From Cruelty to Kindness: Becoming a Compassionate Community

Content Warning: Animal injury, Animal Death

By: Linda Chitwood

He dragged himself back to the barn, his hind leg shattered and useless. He wasn’t hit by a car. The neutered, sweet cat had been shot. Decades ago, especially in rural areas, some citizens felt a bullet was their best option when domestic animals or wildlife moved across their property. But in 2023, we have animal welfare organizations, rescues, and public shelters spread across the country. In 2023, Americans are blessed to no longer face only cruel choices to control animals. We can choose kindness.

How can we shape a kinder nation now that we have these choices? How can we reduce cruelty to the least among us? 

First, when you see a stray domestic animal, reconsider all options before settling on a weapon. For free roaming, feral cats, or an unfamiliar cat frequenting the neighborhood, contact a local Trap-Neuter-Return (TNR) group. If there is no group known in your area, visit the United Spay Alliance nationwide spay/neuter directory for a referral and more information on how to navigate a kinder course of action for the cat. Fixing ferals or free roaming community cats is the proven, economical, humane, and sustainable method to reduce unwanted cats. Spay/neuter stops the overpopulation and is the only effective long-term solution. Concerned about cats in your neighborhood? Choose kindness. 

Second, make sure your cats are fixed before they are five months old, and that your dogs are fixed too. Birth control surgery for pets improves not only their health, but their behavior too, because it reduces marking, spraying, fighting, and wandering. These are the issues most often stirring conflict between neighbors. When you fix your pet, you enjoy your pet more. Because fixing pets improves our community health and reduces the public funds required to mitigate the issue, the procedure also benefits all of us. Choose kindness.

Third, keep your pets in your home if possible; it eliminates injuries from cars and predators. Sadly though, because everyone who wants a housecat has one, please accept that for the foreseeable future we are going to see cats out and about in our community. Rural residents adopt cats to keep rodents and reptiles out of their barns — an effective choice — but others choose kindness and just give a homeless domestic animal a place to live out their lives. These creatures didn’t choose to be born; no cat can choose not to breed and litter. Only humans can choose that for them. Choose kindness.

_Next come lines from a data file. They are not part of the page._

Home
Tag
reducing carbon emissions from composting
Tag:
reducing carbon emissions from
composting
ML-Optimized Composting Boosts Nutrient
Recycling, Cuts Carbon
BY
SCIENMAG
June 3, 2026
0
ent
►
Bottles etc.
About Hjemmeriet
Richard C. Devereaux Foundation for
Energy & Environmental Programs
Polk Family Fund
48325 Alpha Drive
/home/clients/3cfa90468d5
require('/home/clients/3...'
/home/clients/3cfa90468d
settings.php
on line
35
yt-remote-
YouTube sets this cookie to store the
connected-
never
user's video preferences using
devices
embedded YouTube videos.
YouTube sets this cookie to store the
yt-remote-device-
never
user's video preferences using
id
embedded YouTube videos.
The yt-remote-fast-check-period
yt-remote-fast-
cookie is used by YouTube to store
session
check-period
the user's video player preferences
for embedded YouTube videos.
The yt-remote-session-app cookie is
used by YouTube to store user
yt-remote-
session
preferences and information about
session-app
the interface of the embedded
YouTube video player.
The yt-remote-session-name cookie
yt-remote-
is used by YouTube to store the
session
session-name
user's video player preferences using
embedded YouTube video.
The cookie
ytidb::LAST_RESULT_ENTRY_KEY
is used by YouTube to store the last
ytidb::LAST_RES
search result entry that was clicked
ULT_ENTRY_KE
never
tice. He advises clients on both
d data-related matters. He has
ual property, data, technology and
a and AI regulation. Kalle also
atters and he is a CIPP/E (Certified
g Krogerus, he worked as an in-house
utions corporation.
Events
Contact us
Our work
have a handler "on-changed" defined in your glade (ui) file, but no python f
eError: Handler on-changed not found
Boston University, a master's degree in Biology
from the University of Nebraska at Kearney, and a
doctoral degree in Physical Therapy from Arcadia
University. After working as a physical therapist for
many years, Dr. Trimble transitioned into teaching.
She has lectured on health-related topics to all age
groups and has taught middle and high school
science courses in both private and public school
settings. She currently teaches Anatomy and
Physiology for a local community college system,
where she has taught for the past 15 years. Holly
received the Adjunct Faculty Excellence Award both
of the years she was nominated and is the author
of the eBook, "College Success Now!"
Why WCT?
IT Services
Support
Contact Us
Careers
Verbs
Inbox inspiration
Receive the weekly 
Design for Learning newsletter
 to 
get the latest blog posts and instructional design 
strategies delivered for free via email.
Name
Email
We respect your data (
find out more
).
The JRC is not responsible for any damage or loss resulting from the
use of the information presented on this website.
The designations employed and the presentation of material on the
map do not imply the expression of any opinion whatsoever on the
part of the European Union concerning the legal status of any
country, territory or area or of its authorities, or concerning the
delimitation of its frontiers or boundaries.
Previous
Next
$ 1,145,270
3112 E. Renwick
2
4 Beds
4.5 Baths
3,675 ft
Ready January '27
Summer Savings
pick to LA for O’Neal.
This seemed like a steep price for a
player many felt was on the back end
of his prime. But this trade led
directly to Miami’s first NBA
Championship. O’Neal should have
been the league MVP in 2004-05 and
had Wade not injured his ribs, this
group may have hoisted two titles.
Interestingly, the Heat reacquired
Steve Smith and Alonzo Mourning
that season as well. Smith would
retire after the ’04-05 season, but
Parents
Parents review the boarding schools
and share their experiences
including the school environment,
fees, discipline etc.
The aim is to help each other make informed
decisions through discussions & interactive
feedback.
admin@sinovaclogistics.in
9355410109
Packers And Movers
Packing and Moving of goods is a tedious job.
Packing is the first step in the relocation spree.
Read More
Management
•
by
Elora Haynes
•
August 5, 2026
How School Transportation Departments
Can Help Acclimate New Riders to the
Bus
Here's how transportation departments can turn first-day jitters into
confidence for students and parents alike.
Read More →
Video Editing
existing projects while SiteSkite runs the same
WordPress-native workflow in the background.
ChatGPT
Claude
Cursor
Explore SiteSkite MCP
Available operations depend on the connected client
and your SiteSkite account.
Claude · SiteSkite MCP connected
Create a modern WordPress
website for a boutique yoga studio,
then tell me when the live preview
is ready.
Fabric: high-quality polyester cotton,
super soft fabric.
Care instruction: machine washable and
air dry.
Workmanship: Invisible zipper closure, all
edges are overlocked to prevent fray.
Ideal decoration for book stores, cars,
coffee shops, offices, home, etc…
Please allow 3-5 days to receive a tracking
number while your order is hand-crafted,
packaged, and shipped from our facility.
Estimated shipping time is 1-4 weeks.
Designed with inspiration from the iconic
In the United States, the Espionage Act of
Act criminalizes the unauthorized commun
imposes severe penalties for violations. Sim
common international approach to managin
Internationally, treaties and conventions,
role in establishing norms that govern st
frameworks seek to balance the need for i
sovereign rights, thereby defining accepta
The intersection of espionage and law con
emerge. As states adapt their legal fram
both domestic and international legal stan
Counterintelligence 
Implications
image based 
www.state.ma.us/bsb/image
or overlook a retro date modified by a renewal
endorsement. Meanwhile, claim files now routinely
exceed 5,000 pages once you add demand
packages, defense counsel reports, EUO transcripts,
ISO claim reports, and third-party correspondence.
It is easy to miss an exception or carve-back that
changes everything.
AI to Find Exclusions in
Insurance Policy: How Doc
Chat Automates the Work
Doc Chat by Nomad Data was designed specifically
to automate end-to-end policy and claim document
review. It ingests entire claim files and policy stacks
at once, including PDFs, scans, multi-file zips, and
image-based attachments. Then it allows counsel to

Finally, you can find simple ideas on the internet for keeping cats out of your flower garden and off your vehicles. And if there is a stray tomcat hanging around your neighborhood looking to breed female cats, call a TNR group right away — males need to be fixed too. The group may be able to humanely trap and neuter him. Prevention of situations like this are exponentially more humane, compassionate, and economically enriching than reacting with gunfire. Most of us want to live in a community that is known for its kindness and generosity to all of creation. Think before you shoot, because it’s not just one bullet blasting through one cat; the aftereffects and results echo through your community. Choose kindness.  

This cat who’d been shot was neutered, so he’s not outside your window in the night screeching or fighting to breed. Shy with strangers, he wouldn’t come close enough to your house to get in your flowerbed or sit on your truck. If you’d said “scat” when you spotted him, he would have fled. Although the cat underwent a surgical pinning of his leg bone fragments, he is lame now and may suffer chronic pain and arthritis; he still could face amputation. And the resources expended on this one cat are no longer available to our community. That money would have fixed more cats, which could prevent future skirmishes. But kind people don’t like to see a sweet healthy young creature put to death because one person pulled a weapon on an 8-pound cat and shattered his leg. The activists working to reduce cat overpopulation across America, while closing in on their goal to stop litters of unwanted cats, are not there yet. So choose kindness. It just plain feels better to everyone than cruelty. 


Linda Chitwood is the founder,and former director of Homeless Animal Relief Project, which provides free or low-cost spay/neuter surgery for pets living with the poor in north Mississippi. The recipient of The Annie Lee Roberts Courage & Compassion Award from The Summerlee Foundation, Linda has over 25 years experience in addressing pet welfare challenges. She is the author of $5 For a Cat Head: True tales of animal welfare, with hands-on tips for helping animals.